Le SSF Veille

Trois espaces d’apprentissage actif à l’Université de Sherbrooke – compte rendu

Le mercredi 30 novembre 2016 se tenait au Carrefour de l’information une activité sur les nouveaux espaces d’apprentissage actif organisée par le Service de soutien à la formation (SSF).

La mise en appétit a été faite par Éric Chamberland, conseiller pédagogique au SSF, qui a brossé un tableau des nouveaux espaces d’apprentissage en répondant aux questions du quoi, du pourquoi, du quand et du .

Trois professeurs de trois facultés (Édith Vézina, Hector Quiroz et François Charron) ont présenté un nouvel espace d’apprentissage facultaire et se sont prêtés à une période de questions de l’animateur, Jean-Sébastien Dubé, responsable de la veille et de la gestion des connaissances au SSF, et aux questions de l’assistance.

Les salles

Si la majorité des salles de classe ressemblent encore aujourd’hui à celles des siècles derniers, on voit tout de même des transformations qui laissent voir qu’un changement majeur (dirait-on une évolution?) est en cours. L’activité du 30 novembre a permis à plus d’une soixantaine de personnes de prendre connaissance de trois types de salles qui existent à l’Université de Sherbrooke.

La salle d’apprentissage actif de la Faculté de droit est une vaste pièce contenant 10 îlots de travail, chaque îlot disposant d’un grand écran DEL et d’un tableau de verre pour écrire.
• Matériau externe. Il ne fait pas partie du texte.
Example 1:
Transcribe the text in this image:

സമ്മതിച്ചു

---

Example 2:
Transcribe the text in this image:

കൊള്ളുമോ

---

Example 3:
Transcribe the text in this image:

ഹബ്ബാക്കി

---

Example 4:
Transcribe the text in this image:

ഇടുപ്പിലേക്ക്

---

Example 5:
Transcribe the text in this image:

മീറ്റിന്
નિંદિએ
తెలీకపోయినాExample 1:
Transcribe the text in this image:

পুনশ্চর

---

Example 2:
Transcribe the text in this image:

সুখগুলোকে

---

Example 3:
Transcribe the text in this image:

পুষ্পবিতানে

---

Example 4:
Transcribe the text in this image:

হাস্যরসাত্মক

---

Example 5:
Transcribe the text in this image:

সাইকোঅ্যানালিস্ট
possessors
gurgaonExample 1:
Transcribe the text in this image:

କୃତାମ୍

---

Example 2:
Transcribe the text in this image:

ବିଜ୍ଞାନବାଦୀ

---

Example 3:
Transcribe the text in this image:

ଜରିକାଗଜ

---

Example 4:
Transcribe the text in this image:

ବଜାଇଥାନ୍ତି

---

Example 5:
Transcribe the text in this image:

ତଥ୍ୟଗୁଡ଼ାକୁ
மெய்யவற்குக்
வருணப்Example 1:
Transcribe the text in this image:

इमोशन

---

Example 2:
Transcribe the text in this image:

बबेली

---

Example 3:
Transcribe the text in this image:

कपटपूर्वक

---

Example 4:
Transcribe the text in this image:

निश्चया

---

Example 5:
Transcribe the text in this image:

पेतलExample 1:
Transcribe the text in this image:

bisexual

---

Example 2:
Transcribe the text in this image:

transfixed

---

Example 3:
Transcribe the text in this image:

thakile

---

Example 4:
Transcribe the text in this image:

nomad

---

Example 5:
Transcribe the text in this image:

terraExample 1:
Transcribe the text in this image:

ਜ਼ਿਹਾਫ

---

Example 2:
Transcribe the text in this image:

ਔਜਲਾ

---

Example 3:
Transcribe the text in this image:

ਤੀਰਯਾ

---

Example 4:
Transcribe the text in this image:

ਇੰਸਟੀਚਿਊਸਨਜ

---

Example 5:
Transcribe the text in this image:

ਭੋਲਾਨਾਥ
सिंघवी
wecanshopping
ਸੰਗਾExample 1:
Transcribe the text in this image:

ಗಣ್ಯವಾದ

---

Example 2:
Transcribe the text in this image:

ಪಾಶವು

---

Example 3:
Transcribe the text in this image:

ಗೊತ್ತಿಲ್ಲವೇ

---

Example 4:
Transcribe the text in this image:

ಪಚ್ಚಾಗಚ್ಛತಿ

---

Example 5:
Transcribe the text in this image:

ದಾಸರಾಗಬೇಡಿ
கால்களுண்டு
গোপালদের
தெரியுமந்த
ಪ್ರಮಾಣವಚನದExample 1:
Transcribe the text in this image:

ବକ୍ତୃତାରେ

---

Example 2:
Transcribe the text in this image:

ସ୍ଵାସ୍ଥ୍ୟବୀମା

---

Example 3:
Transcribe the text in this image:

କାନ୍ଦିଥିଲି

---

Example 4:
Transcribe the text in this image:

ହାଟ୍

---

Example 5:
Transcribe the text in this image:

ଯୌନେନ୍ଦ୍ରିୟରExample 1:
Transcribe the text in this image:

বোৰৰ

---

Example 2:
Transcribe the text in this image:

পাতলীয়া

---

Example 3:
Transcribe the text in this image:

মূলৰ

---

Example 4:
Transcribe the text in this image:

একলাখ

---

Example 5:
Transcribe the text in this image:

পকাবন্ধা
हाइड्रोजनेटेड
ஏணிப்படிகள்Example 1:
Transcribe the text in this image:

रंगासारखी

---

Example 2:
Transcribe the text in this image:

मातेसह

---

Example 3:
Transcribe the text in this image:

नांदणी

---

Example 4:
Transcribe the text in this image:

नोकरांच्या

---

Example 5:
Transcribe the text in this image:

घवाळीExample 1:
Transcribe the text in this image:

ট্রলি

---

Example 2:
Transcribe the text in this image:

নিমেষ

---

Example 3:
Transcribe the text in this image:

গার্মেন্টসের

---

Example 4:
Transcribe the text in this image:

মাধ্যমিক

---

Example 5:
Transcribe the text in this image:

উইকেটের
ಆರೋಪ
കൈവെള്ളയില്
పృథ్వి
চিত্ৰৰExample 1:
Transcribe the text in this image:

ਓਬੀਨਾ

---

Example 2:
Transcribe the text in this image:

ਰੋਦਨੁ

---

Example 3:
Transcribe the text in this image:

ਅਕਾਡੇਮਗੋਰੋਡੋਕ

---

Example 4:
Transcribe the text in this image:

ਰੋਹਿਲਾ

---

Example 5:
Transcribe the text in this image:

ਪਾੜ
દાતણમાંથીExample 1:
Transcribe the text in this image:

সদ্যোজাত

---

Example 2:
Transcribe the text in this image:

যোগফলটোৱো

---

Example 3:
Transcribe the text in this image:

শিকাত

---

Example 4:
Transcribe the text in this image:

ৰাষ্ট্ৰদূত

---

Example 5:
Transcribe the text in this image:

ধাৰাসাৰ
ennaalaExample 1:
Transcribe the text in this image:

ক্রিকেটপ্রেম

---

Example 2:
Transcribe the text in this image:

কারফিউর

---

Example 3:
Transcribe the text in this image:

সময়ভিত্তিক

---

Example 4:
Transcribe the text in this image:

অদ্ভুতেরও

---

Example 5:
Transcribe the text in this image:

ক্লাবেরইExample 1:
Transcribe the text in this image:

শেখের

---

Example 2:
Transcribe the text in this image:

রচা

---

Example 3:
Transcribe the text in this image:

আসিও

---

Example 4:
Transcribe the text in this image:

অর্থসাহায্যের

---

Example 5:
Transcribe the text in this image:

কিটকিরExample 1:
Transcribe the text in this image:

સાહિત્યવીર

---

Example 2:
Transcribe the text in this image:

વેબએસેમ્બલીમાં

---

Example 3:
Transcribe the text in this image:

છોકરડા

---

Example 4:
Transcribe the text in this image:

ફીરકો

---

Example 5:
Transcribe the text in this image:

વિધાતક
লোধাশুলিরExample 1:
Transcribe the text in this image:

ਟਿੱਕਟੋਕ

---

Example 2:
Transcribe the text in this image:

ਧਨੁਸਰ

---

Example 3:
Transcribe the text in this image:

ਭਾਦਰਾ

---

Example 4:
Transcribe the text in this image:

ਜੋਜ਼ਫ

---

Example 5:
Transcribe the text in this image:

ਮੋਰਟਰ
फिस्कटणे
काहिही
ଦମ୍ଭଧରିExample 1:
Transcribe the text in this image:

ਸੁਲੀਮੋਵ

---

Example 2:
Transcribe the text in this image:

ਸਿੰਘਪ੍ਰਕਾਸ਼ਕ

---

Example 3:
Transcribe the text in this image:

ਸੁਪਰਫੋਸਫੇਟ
On y trouve aussi une console centrale pour le professeur dotée de deux systèmes interactifs de contrôle des affichages sur écran.

Le Centre de simulation PRACCISS (promotion, recherche et apprentissage des compétences cliniques et interprofessionnelles en sciences de la santé) de la Faculté de médecine et des sciences de la santé comprend plusieurs espaces d’apprentissage : salles procédurales, salle de simulation virtuelle, salle de simulation chirurgicale, salles de simulation haute-fidélité et salles de débriefing.

Le studio de création de la Faculté de génie est un projet de fab lab (laboratoire de fabrication) technologique où il sera possible non seulement d’assembler des prototypes mais également de les fabriquer. Il comprendra aussi une salle d’idéation et un hall d’entrée servant de salle d’exposition.

Les visées et les défis

Édit Vézina et la salle d’apprentissage actif

Pour la professeure Vézina, la salle d’apprentissage actif permet des modalités pédagogiques qui s’appuient sur une préparation hors cours afin que les séances en classe deviennent des occasions d’approfondir des notions par l’analyse de situations réelles et ce, en équipe : on parle de coconstruction des savoirs soutenue par les interventions du professeur.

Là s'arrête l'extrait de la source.